Vaccin antirougeoleux, antiparotidien et antirosolaire : est-il sûr ?

Une maladie éruptive liée à l’enfance est causée par un virus qui se transmet par voie aérienne, de personne à personne. Il y a encore quelques décennies, le vaccin contre la morbillose n’existait pas et la maladie faisait donc un grand nombre de victimes chaque année, environ trois enfants sur dix, bien que cela puisse maintenant sembler absurde pour ceux qui ont eu une telle infection sous forme bénigne.

Cependant, cette maladie peut également avoir des complications, telles que :

Les symptômes de la rubéole, en revanche, sont plus bénins et on ne remarque généralement la maladie qu’avec l’apparition d’éruptions cutanées qui suivent le gonflement des ganglions lymphatiques et l’apparition de fièvre. La rubéole peut également entraîner une perte d’appétit, des maux de tête, une conjonctivite, un nez bouché et des douleurs articulaires.

Le gonflement des ganglions lymphatiques typique de la rubéole ne doit pas être confondu avec celui des oreillons, qui provoque au contraire un gonflement des glandes parotides, rendant les joues de l’enfant semblables à celles d’un hamster qui a caché de la nourriture dans ses joues.

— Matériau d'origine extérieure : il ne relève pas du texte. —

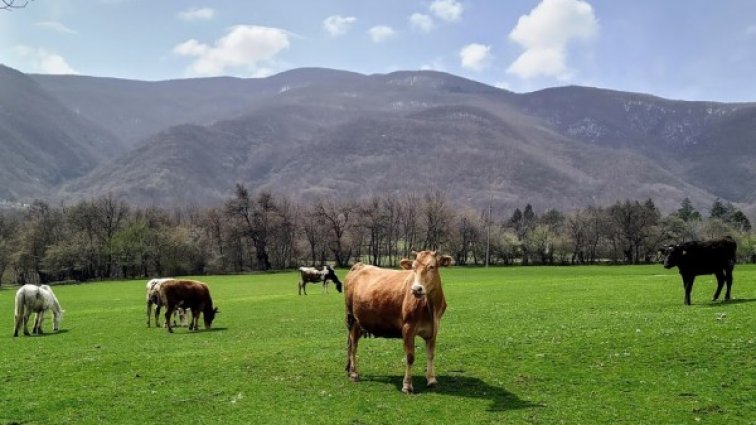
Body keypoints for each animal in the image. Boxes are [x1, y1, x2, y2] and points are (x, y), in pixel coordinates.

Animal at [346, 250, 452, 392]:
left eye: (432, 267)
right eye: (413, 268)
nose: (416, 289)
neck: (430, 308)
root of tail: (360, 265)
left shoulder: (434, 329)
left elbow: (431, 354)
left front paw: (431, 379)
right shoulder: (408, 328)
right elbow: (410, 357)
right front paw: (407, 385)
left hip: (359, 322)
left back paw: (349, 370)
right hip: (351, 318)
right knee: (353, 346)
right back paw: (353, 373)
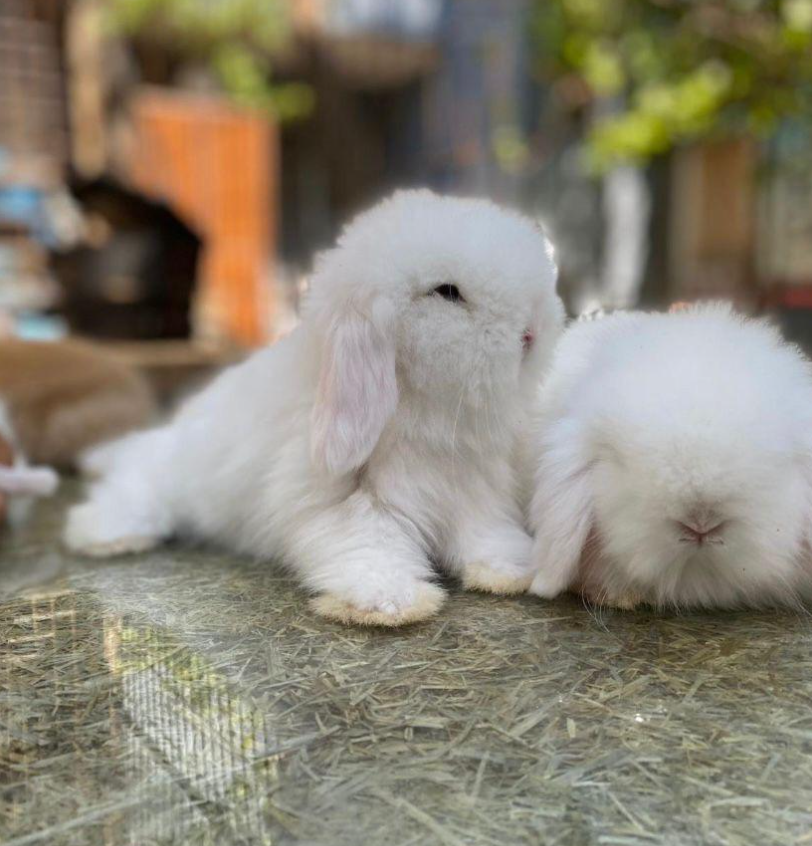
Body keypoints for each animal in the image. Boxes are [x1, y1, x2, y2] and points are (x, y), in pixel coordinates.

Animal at [66, 194, 564, 628]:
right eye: (447, 291)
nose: (531, 334)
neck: (421, 410)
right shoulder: (350, 507)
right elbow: (370, 547)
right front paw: (390, 602)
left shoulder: (472, 496)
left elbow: (486, 534)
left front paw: (511, 570)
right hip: (154, 483)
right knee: (127, 495)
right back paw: (106, 537)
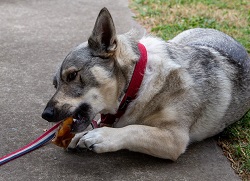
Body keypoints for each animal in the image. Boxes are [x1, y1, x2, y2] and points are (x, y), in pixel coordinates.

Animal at [41, 7, 250, 160]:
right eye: (55, 84)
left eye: (72, 75)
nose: (46, 114)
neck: (138, 83)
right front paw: (80, 135)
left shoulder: (175, 139)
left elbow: (134, 130)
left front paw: (102, 136)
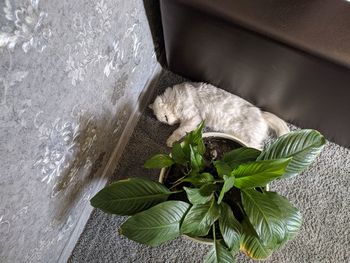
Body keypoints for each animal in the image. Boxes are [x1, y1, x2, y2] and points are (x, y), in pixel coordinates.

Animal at [149, 81, 288, 150]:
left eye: (166, 118)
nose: (171, 123)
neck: (175, 97)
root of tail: (261, 113)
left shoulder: (193, 117)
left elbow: (178, 131)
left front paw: (170, 141)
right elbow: (181, 129)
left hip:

Le vaccin contre la rougeole, la rubéole et les oreillons est appelé vaccin trivalent, car il contient dans le même flacon les trois virus vivants et atténués, donc affaiblis mais parfaitement capables de stimuler les défenses immunitaires contre l’infection.

Comme le vaccin contre la varicelle, le vaccin contre la rougeole n’est pas obligatoire mais fortement recommandé par le CDC. Ce type de vaccin, ainsi que le vaccin hexavalent, est parfaitement sûr et bien toléré par l’organisme des enfants d’un an.

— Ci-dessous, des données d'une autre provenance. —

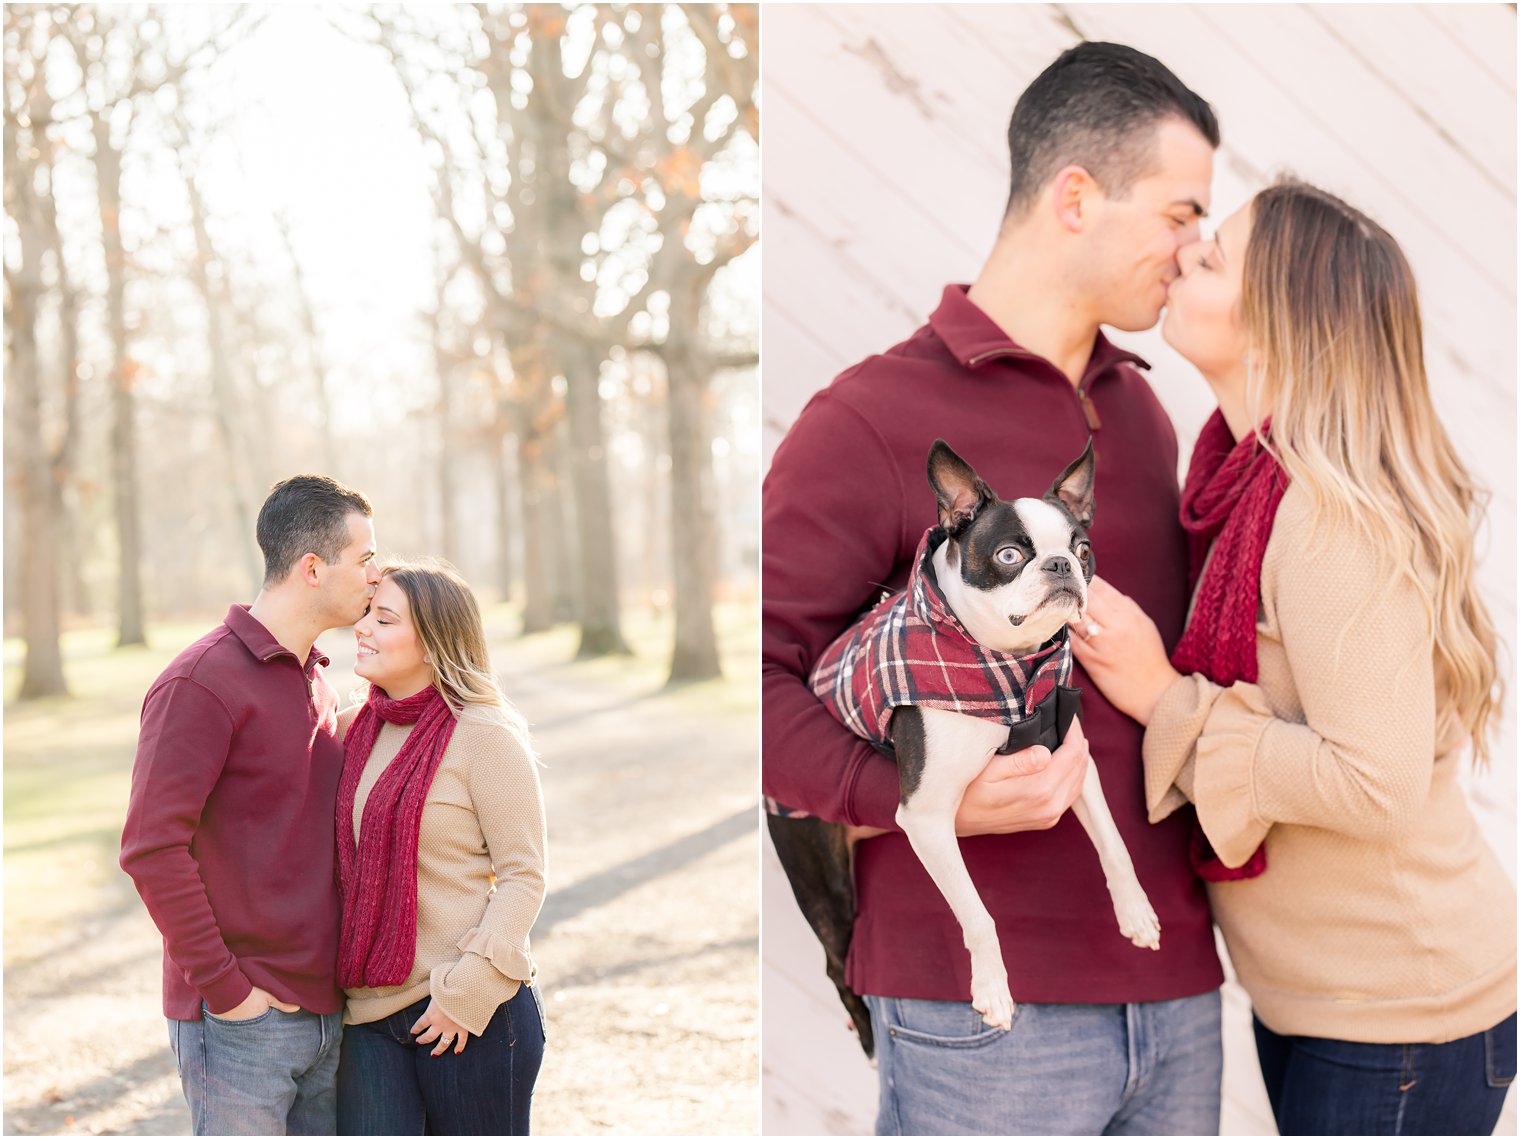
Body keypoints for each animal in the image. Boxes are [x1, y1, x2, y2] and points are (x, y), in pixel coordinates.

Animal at [766, 437, 1155, 1058]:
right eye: (1009, 556)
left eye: (1084, 549)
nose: (1061, 565)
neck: (1009, 668)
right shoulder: (926, 819)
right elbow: (978, 914)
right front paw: (993, 991)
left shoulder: (1075, 764)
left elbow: (1113, 842)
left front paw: (1136, 911)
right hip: (822, 878)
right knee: (835, 964)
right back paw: (869, 1037)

Quand faut-il se faire vacciner ?

Le vaccin trivalent est inoculé aux enfants entre 12 et 15 mois, tandis que le rappel se produit vers l’âge de cinq ou six ans. Même les enfants qui ont déjà eu une des maladies incluses dans le trivalent peuvent se faire vacciner sans aucun risque pour leur santé.

Les vaccins préviennent la contraction de nombreuses maladies, difficiles à traiter ou à risque de complications mortelles et de séquelles comme la diphtérie, le tétanos ou la coqueluche. Quand se faire vacciner ? A quel âge faire les rappels ? Quels vaccins sont obligatoires ? Guide des vaccins, âge par âge.

Les adultes qui ne sont pas immunisés contre ces trois maladies peuvent également être vaccinés. En fait, si une personne non immunisée entre en contact avec un patient, elle peut prévenir le développement de la maladie en se faisant vacciner dans les 72 heures suivant l’infection.

Les effets secondaires du vaccin 

Comme décrit ci-dessus, le vaccin est sûr et très bien toléré par l’organisme. De temps en temps, des rougeurs et des gonflements peuvent apparaître au point d’injection, mais ils ont tendance à disparaître en peu de temps.

Au bout de 5 à 12 jours après la vaccination, une légère fièvre peut apparaître. En fait, la fièvre ne peut dépasser 39°C que dans 5 à 15 cas. Les crises d’épilepsie causées par le vaccin sont rares. Inversement, ce type de complication est plus fréquent avec la rougeole.

Les douleurs articulaires de courte durée sont beaucoup plus rares que la fièvre. Enfin, statistiquement, un cas sur trente mille est sujet à une chute transitoire des plaquettes, une condition connue sous le nom de thrombocytopénie, dans les soixante jours suivant la vaccination.